Use some data structure for storing data. You are getting input for more than one people but, finally processed for one person.
And also people--; is done. so people variable is decremented up to zero, which makes while to exit without executing your BMI calculation.
Modified Code:
#include <stdio.h>
#define MAX_PEOPLE 100
int main () {
int people;
double bmi[MAX_PEOPLE], weight[MAX_PEOPLE], inches[MAX_PEOPLE];
int index = 0;
printf("How many peoples? > ");
scanf("%d", &people);
index = people;
do {
printf("Enter height (inches) and weight (lbs) (%d left) > ", index);
scanf("%lf %lf", &inches[index], &weight[index]);
index--;
}while (index > 0);
for(index = 0; index < people; index++)
{
bmi[index] = (weight[index] / (inches[index] * inches[index])) * 703;
if (bmi[index] < 18.5) {
printf("Under weight: %d\n", index);
}
else if (bmi[index] >= 18.5 && bmi[index] < 25) {
printf("Normal weight: %d\n", index);
}
else if (bmi[index] >= 25 && bmi[index] < 30) {
printf("Over weight: %d\n", index);
}
else if (bmi[index] >= 30) {
printf("Obese: %d\n", index);
}
}
return 0;
}
Right now you are processing the same data.

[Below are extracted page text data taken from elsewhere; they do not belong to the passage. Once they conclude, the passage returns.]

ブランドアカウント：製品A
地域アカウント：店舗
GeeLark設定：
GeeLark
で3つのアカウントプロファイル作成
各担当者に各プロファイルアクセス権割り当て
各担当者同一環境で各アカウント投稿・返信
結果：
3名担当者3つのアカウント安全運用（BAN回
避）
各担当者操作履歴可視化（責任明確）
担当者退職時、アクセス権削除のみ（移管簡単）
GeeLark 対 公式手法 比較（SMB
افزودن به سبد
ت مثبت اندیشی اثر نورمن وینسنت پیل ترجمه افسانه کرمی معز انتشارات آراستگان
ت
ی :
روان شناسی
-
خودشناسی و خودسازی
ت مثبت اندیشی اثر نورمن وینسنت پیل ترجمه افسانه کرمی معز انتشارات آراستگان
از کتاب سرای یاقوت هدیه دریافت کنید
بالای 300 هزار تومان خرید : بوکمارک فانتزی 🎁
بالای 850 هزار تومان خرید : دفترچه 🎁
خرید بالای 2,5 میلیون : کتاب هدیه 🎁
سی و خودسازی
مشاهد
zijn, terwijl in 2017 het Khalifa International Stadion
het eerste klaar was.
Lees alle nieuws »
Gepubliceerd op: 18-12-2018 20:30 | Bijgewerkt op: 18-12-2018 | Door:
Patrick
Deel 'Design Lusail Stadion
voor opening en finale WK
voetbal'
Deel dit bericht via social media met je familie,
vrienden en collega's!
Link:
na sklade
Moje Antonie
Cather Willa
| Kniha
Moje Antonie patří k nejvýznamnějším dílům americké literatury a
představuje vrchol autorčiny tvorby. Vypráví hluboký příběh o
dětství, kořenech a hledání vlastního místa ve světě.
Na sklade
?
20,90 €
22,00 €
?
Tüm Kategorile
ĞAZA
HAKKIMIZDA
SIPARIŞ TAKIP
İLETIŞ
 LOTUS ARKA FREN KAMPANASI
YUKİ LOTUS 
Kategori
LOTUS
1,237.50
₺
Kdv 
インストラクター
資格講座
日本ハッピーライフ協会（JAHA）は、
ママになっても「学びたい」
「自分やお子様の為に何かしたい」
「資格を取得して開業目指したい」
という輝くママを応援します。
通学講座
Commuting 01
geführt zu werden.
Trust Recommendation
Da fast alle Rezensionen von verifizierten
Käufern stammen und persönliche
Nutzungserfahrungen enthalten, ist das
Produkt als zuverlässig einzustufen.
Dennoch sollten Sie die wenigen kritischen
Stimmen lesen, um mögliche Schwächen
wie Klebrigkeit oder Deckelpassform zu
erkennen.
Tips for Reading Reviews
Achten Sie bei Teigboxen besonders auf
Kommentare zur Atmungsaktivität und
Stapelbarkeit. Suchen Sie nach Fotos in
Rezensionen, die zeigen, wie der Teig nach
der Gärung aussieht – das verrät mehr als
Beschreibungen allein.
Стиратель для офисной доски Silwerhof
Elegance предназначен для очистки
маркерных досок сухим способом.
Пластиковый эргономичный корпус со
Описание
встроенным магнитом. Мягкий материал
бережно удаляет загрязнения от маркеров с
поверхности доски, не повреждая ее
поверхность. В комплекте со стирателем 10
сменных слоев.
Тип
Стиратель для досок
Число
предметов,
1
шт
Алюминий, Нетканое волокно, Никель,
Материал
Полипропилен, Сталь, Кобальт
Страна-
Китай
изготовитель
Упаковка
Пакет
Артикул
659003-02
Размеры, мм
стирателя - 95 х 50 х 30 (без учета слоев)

Each time you assign a new value to weight the old one is erased.
You could create multiple variables like so:
double weight1, weight2, weight3, weight4, ...etc (highly unpractical!!)
or
create an array of doubles:
double weight[100];
and refer to each specific double variable like this:
scanf("%lf %lf", inches[0], weight[0]);
scanf("%lf %lf", inches[1], weight[1]);
scanf("%lf %lf", inches[2], weight[2]);
You see where i-m getting at ? you can manipulate the array tru a for loop.